Le report de la sortie de la vie active ne fonctionne que sur le papier. Il ne donne aucun résultat probant en pratique car notre époque semble devenue allergique aux cinquantenaires… et le marché de l’emploi devient une machine à exclure pour ceux qui se rapprochent de la soixantaine.

Les “libéraux” ne cessent de clamer que la solution consiste à basculer vers un système par capitalisation. Admettons que la France par exemple succombe au modèle anglo-saxon : il restera à convaincre les épargnants d’investir soit dans des émissions obligataires qui ne rapportent rien, soit dans des fonds en actions dont les cours sont gonflés à l’hélium et complètement déconnectés de l’économie réelle.

Les Européens — Britanniques exceptés — ont une aversion naturelle au surendettement et se montrent méfiants envers les bulles d’actifs… contrairement aux Américains qui s’accommodent des deux et qui sont prêts à soutenir des mécanismes monétaires complètement artificiels, pourvu que cela soutienne la consommation et génère une baisse apparente du chômage.

Une vérité qui n’est pas belle à voir s’étale de plus en plus clairement au grand jour : les quantitative easings massifs, cela ne fonctionne pas

Mais une vérité qui n’est pas belle à voir s’étale de plus en plus clairement au grand jour : les quantitative easings massifs, cela ne fonctionne pas… sauf à truquer les chiffres comme le font sans vergogne les gouvernements américains successifs. Dès qu’il faut doper les chiffres de la croissance, le Pentagone renforce son arsenal conventionnel et nucléaire (à crédit naturellement) et le tour est joué.

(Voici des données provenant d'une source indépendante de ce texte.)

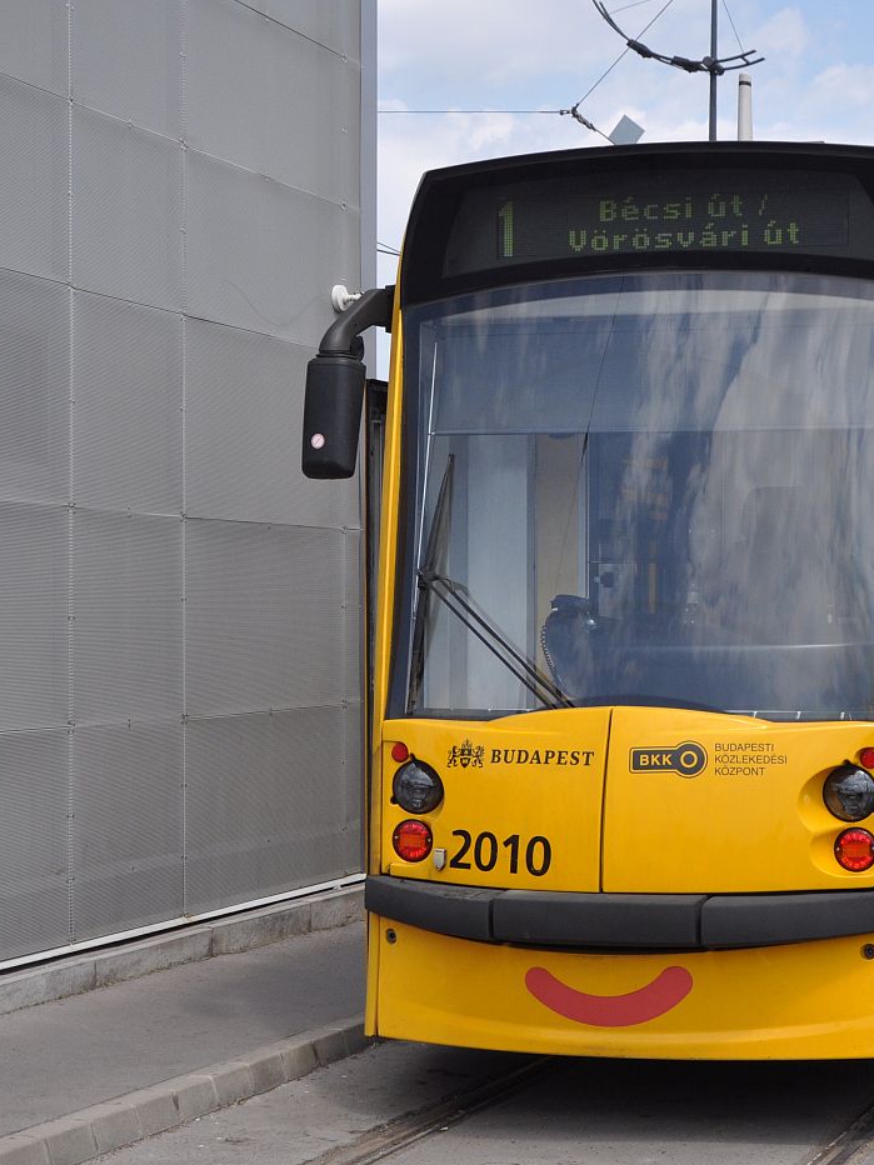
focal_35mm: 70
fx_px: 2357
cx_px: 792
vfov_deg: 27.8
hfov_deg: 20.6
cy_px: 581
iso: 400
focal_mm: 32
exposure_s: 1/1250
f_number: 5.6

▪ Le Japon sans les freins

Le Japon ne peut guère tirer sur cette grosse ficelle. Si Shinzo Abe s’y risquait, ce serait considéré par la Chine comme un réarmement à vocation hostile, et ce serait le début d’une dangereuse escalade.

Le Japon retombe donc en récession et aligne un second trimestre de contraction de son PIB (-0,4% du PIB au troisième trimestre après -1,9% au deuxième trimestre, soit -1,6% en rythme annuel).

De gros benêts se sont empressés d’affirmer que le gouvernement Abe est sur la bonne voie et doit impérativement garder le cap. Selon eux, le Japon a simplement été victime — comme les Etats-Unis neuf mois auparavant — des mauvaises conditions météorologiques (trop de vent, trop de pluie, trop de chaleur…).

Les réformes structurelles, financées par la dette, doivent être poursuivies — quitte à faire exploser les déficits en repoussant aux calendes grecques la prochaine hausse de TVA.

Pas grave, la Banque du Japon imprimera autant de yens que nécessaire, durant des décennies s’il le faut… puisque c’est ce que les marchés réclament.

Et les marchés ne se trompent jamais — il leur arrive juste de changer d’avis : le Japon verra alors fondre sur lui un nouveau type de typhon.